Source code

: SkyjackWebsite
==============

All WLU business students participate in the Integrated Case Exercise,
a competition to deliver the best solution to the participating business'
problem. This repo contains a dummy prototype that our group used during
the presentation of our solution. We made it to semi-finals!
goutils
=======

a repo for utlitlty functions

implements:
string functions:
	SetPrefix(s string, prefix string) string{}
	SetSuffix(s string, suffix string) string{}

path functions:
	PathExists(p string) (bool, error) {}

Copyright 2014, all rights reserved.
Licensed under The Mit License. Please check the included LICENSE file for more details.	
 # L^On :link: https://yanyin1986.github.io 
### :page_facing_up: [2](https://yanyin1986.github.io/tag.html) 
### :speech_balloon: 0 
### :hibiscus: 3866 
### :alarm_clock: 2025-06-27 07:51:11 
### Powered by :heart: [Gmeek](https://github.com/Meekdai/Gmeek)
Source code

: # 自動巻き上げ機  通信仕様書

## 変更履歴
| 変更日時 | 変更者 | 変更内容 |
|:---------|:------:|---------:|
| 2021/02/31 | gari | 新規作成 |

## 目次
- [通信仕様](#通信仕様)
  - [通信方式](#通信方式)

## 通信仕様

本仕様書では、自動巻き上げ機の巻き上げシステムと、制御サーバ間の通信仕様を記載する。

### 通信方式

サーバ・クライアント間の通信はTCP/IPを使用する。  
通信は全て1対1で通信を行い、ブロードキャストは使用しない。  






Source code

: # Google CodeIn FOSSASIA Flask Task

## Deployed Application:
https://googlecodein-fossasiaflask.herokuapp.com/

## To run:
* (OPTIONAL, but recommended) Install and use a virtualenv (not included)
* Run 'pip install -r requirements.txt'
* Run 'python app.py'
==*==
YOUR INSTRUCTIONS: From the listing above, reproduce all the lines exactly.

TASK SOLUTION:
Source code

: SkyjackWebsite
==============

All WLU business students participate in the Integrated Case Exercise,
a competition to deliver the best solution to the participating business'
problem. This repo contains a dummy prototype that our group used during
the presentation of our solution. We made it to semi-finals!
goutils
=======

a repo for utlitlty functions

implements:
string functions:
	SetPrefix(s string, prefix string) string{}
	SetSuffix(s string, suffix string) string{}

path functions:
	PathExists(p string) (bool, error) {}

Copyright 2014, all rights reserved.
Licensed under The Mit License. Please check the included LICENSE file for more details.	
 # L^On :link: https://yanyin1986.github.io 
### :page_facing_up: [2](https://yanyin1986.github.io/tag.html) 
### :speech_balloon: 0 
### :hibiscus: 3866 
### :alarm_clock: 2025-06-27 07:51:11 
### Powered by :heart: [Gmeek](https://github.com/Meekdai/Gmeek)
Source code

: # 自動巻き上げ機  通信仕様書

## 変更履歴
| 変更日時 | 変更者 | 変更内容 |
|:---------|:------:|---------:|
| 2021/02/31 | gari | 新規作成 |

## 目次
- [通信仕様](#通信仕様)
  - [通信方式](#通信方式)

## 通信仕様

本仕様書では、自動巻き上げ機の巻き上げシステムと、制御サーバ間の通信仕様を記載する。

### 通信方式

サーバ・クライアント間の通信はTCP/IPを使用する。  
通信は全て1対1で通信を行い、ブロードキャストは使用しない。  






Source code

: # Google CodeIn FOSSASIA Flask Task

## Deployed Application:
https://googlecodein-fossasiaflask.herokuapp.com/

## To run:
* (OPTIONAL, but recommended) Install and use a virtualenv (not included)
* Run 'pip install -r requirements.txt'
* Run 'python app.py'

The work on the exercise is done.